There were other fumbles as well. SB 203, or the Horizons Act, crafted a game-changing early childhood agenda, which would have given child care a sustainable future for kids, families, and local economies. It didn’t happen, and we are actually going back to eligibility levels for the Child Care Assistance Program lower than pre-pandemic rates that will exclude 16,000 children currently receiving the subsidy. Common sense protections for families against unnecessary eviction punishments (HB 71 and SB 34) didn’t happen. HB 199 would have paved the way for birthing centers to offer delivery options for low-risk pregnancies. It didn’t happen.
Now to be fair, along with that record setting number of fumbles, there were some touchdowns. Kinship care; school-based behavioral and mental health supports; beginning steps to address the teacher shortage; and, the “Momnibus Bill” to better serve pregnant moms and their babies are stellar examples of what this legislative body can do when they want to support kids.
There is some hope, however. Only two years after that disastrous 1938 season, the Chicago Bears won the NFL championship and that was just the first of four consecutive trophy runs. That means that maybe — just maybe — our General Assembly can get back on a winning streak for our youngest Kentuckians.

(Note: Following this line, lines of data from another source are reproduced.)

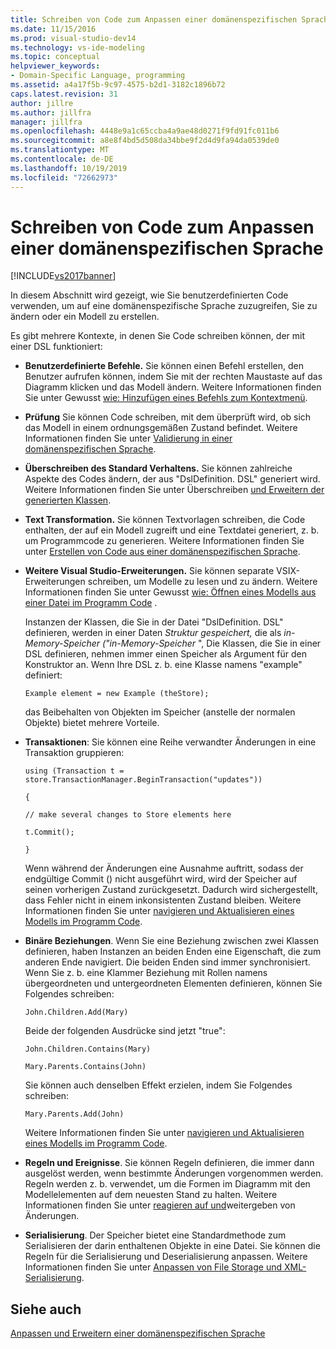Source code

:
 ```yaml
---
title: Schreiben von Code zum Anpassen einer domänenspezifischen Sprache | Microsoft-Dokumentation
ms.date: 11/15/2016
ms.prod: visual-studio-dev14
ms.technology: vs-ide-modeling
ms.topic: conceptual
helpviewer_keywords:
- Domain-Specific Language, programming
ms.assetid: a4a17f5b-9c97-4575-b2d1-3182c1896b72
caps.latest.revision: 31
author: jillre
ms.author: jillfra
manager: jillfra
ms.openlocfilehash: 4448e9a1c65ccba4a9ae48d0271f9fd91fc011b6
ms.sourcegitcommit: a8e8f4bd5d508da34bbe9f2d4d9fa94da0539de0
ms.translationtype: MT
ms.contentlocale: de-DE
ms.lasthandoff: 10/19/2019
ms.locfileid: "72662973"
---
```

# <a name="writing-code-to-customise-a-domain-specific-language"></a>Schreiben von Code zum Anpassen einer domänenspezifischen Sprache
[!INCLUDE[vs2017banner](../includes/vs2017banner.md)]

In diesem Abschnitt wird gezeigt, wie Sie benutzerdefinierten Code verwenden, um auf eine domänenspezifische Sprache zuzugreifen, Sie zu ändern oder ein Modell zu erstellen.

 Es gibt mehrere Kontexte, in denen Sie Code schreiben können, der mit einer DSL funktioniert:

- **Benutzerdefinierte Befehle.** Sie können einen Befehl erstellen, den Benutzer aufrufen können, indem Sie mit der rechten Maustaste auf das Diagramm klicken und das Modell ändern. Weitere Informationen finden Sie unter Gewusst [wie: Hinzufügen eines Befehls zum Kontextmenü](../modeling/how-to-add-a-command-to-the-shortcut-menu.md).

- **Prüfung** Sie können Code schreiben, mit dem überprüft wird, ob sich das Modell in einem ordnungsgemäßen Zustand befindet. Weitere Informationen finden Sie unter [Validierung in einer domänenspezifischen Sprache](../modeling/validation-in-a-domain-specific-language.md).

- **Überschreiben des Standard Verhaltens.** Sie können zahlreiche Aspekte des Codes ändern, der aus "DslDefinition. DSL" generiert wird. Weitere Informationen finden Sie unter Überschreiben [und Erweitern der generierten Klassen](../modeling/overriding-and-extending-the-generated-classes.md).

- **Text Transformation.** Sie können Textvorlagen schreiben, die Code enthalten, der auf ein Modell zugreift und eine Textdatei generiert, z. b. um Programmcode zu generieren. Weitere Informationen finden Sie unter [Erstellen von Code aus einer domänenspezifischen Sprache](../modeling/generating-code-from-a-domain-specific-language.md).

- **Weitere Visual Studio-Erweiterungen.** Sie können separate VSIX-Erweiterungen schreiben, um Modelle zu lesen und zu ändern. Weitere Informationen finden Sie unter Gewusst [wie: Öffnen eines Modells aus einer Datei im Programm Code](../modeling/how-to-open-a-model-from-file-in-program-code.md) .

  Instanzen der Klassen, die Sie in der Datei "DslDefinition. DSL" definieren, werden in einer Daten *Struktur gespeichert,* die als *in-Memory-Speicher ("in-Memory-Speicher* ", Die Klassen, die Sie in einer DSL definieren, nehmen immer einen Speicher als Argument für den Konstruktor an. Wenn Ihre DSL z. b. eine Klasse namens "example" definiert:

  `Example element = new Example (theStore);`

  das Beibehalten von Objekten im Speicher (anstelle der normalen Objekte) bietet mehrere Vorteile.

- **Transaktionen**: Sie können eine Reihe verwandter Änderungen in eine Transaktion gruppieren:

   `using (Transaction t = store.TransactionManager.BeginTransaction("updates"))`

   `{`

   `// make several changes to Store elements here`

   `t.Commit();`

   `}`

   Wenn während der Änderungen eine Ausnahme auftritt, sodass der endgültige Commit () nicht ausgeführt wird, wird der Speicher auf seinen vorherigen Zustand zurückgesetzt. Dadurch wird sichergestellt, dass Fehler nicht in einem inkonsistenten Zustand bleiben. Weitere Informationen finden Sie unter [navigieren und Aktualisieren eines Modells im Programm Code](../modeling/navigating-and-updating-a-model-in-program-code.md).

- **Binäre Beziehungen**. Wenn Sie eine Beziehung zwischen zwei Klassen definieren, haben Instanzen an beiden Enden eine Eigenschaft, die zum anderen Ende navigiert. Die beiden Enden sind immer synchronisiert. Wenn Sie z. b. eine Klammer Beziehung mit Rollen namens übergeordneten und untergeordneten Elementen definieren, können Sie Folgendes schreiben:

   `John.Children.Add(Mary)`

   Beide der folgenden Ausdrücke sind jetzt "true":

   `John.Children.Contains(Mary)`

   `Mary.Parents.Contains(John)`

   Sie können auch denselben Effekt erzielen, indem Sie Folgendes schreiben:

   `Mary.Parents.Add(John)`

   Weitere Informationen finden Sie unter [navigieren und Aktualisieren eines Modells im Programm Code](../modeling/navigating-and-updating-a-model-in-program-code.md).

- **Regeln und Ereignisse**. Sie können Regeln definieren, die immer dann ausgelöst werden, wenn bestimmte Änderungen vorgenommen werden. Regeln werden z. b. verwendet, um die Formen im Diagramm mit den Modellelementen auf dem neuesten Stand zu halten. Weitere Informationen finden Sie unter [reagieren auf und](../modeling/responding-to-and-propagating-changes.md)weitergeben von Änderungen.

- **Serialisierung**. Der Speicher bietet eine Standardmethode zum Serialisieren der darin enthaltenen Objekte in eine Datei. Sie können die Regeln für die Serialisierung und Deserialisierung anpassen. Weitere Informationen finden Sie unter [Anpassen von File Storage und XML-Serialisierung](../modeling/customizing-file-storage-and-xml-serialization.md).

## <a name="see-also"></a>Siehe auch
 [Anpassen und Erweitern einer domänenspezifischen Sprache](../modeling/customizing-and-extending-a-domain-specific-language.md)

Maybe — just maybe — our lawmakers will not capitulate to well-heeled lobbyists and their out of state “dark money” masters. Maybe — just maybe — our lawmakers will be as tough on people who abuse kids as they are on vulnerable populations. Maybe — just maybe — our lawmakers will go upstream and create real solutions and make real investments on issues ranging from chronic truancy to early childhood education to curbing youth vaping.
George Hallas was the coach and architect who transformed the Bears from a fumble machine into champions. At the time, he asserted, “Nobody who gave their best will ever regret it.” I hope that Senate President Robert Stivers, House Speaker David Osborne, and every member of the General Assembly will ask themselves a simple and profound question, “Did I give my best for Kentucky’s kids in 2024?”
And maybe — just maybe — an honest answer to that self-examination will inspire our lawmakers to become champions in making Kentucky the best place in America to be young.